Linda Woolverton in her own words:
"I'm just so happy that the world has embraced Belle. In the past we've seen that other animated heroines were reacting to outside forces. Belle isn't like that. She initiates action. She sets things in motion. What is great about her, I think, is that she shows us all that women don't have to sit around and wait.
"Now, I don't want to stand here in 1992 and say I think Snow White and Cinderella were negative role models for girls, because that's not fair. They were signs of their time. I have a daughter and when she's old enough, I'm going to let her see those movies. I think what that will do is launch a discussion about how women have changed. Because in those movies, women didn't go out and conquer the world. They dreamed about someone to save them from their life. Belle is different. She goes out as a woman and does it herself.

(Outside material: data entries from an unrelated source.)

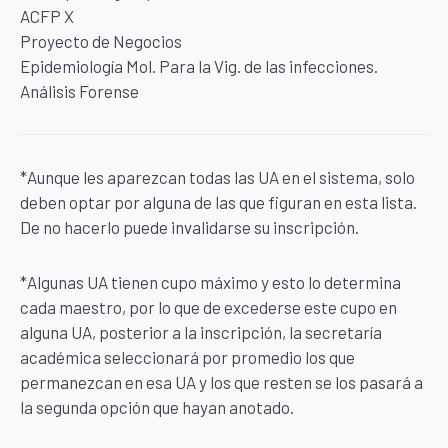
ACFP X
Proyecto de Negocios
Epidemiología Mol. Para la Vig. de las infecciones.
Análisis Forense
*Aunque les aparezcan todas las UA en el sistema, solo
deben optar por alguna de las que figuran en esta lista.
De no hacerlo puede invalidarse su inscripción.
*Algunas UA tienen cupo máximo y esto lo determina
cada maestro, por lo que de excederse este cupo en
alguna UA, posterior a la inscripción, la secretaría
académica seleccionará por promedio los que
permanezcan en esa UA y los que resten se los pasará a
la segunda opción que hayan anotado.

"Aside from the fact that the film has made a lot of money, I feel really good about creating a character who is a positive role model for young girls, and boys, too. Because that's the audience that's important. They're going to run the world one day soon. To Gaston, Belle wasn't a person; she was a possession. And I think it's great for little boys to see that Beauty doesn't choose him. Not only can they look at Gaston as an example of how not to treat women, but they can hopefully be taught by the Beast, a macho guy who is comfortable with his feelings and gentleness. He could teach a lot of men, in fact, about sensitivity.
"They [Disney] knew I had a feminist sensibility and they were at ease that the same accusations leveled against Mermaid (like Ariel forsaking her family and heritage for a man) wouldn't happen with Beauty and the Beast. I never took part in marches. I just knew I wanted to go out, very much like Belle, and do things myself. I thought I was smart enough to be able to do that.
"The only thing I wrote [to describe Belle physically] was 'she has a little wisp of hair that keeps falling in her face'. Because I wanted her not to be perfect. It was important that not every hair be in place.
"Her love of books was to show that she had an open mind, that she was available to new concepts and ideas. One of my big things with the character was showing her love of adventure. That's why in the scene where her father goes off to collect his prize money, you see her at home sticking pins in a map, marking off all the places she wants to visit when they get the money. That day I showed up, they (the male Disney animators) had thrown out the map business and she was shown baking a 'Welcome home, Papa!' cake in the kitchen. Animation is a collaborative process so it was more a matter of saying, 'Well, guys, that's not in her character. She wouldn't even know how to bake.'
"They had her crying too much when she was in the Beast's castle. She cried all the time. I said, 'Guys, I don't think she would cry this much. I mean, I wouldn't cry this much'. I thought she'd be looking for a way out, or she'd be intrigued that she was living in an enchanted castle.
"The opposite sort of thing would happen as well. Once everybody realized she wasn't going to be this typical Disney female, they would go to the extreme. When Gaston came, they had her dumping him in a closet. She became bitchy. My argument was that she shouldn't dump him in there, because she was too smart for that. She could get rid of him in other ways. I gotta hand it to Jeffrey Katzenberg because he would see scenes like that and say, 'Does that seem consistent with who Belle is, Linda?' He never told me to make her more liberated but he did turn to me a lot as a barometer.
"I have made a point of asking mothers if the movie is too intense for their little kids and the thing I always hear is 'no'. I've seen 3-year-olds sit through the scene with the attack wolves and not even flinch. Sure, the Beast is scary initially. He's supposed to be because he is, after all, a beast. But we present his back story early on, so you understand his actions. If there is any controversy over a supposed violence level, I don't understand that at all."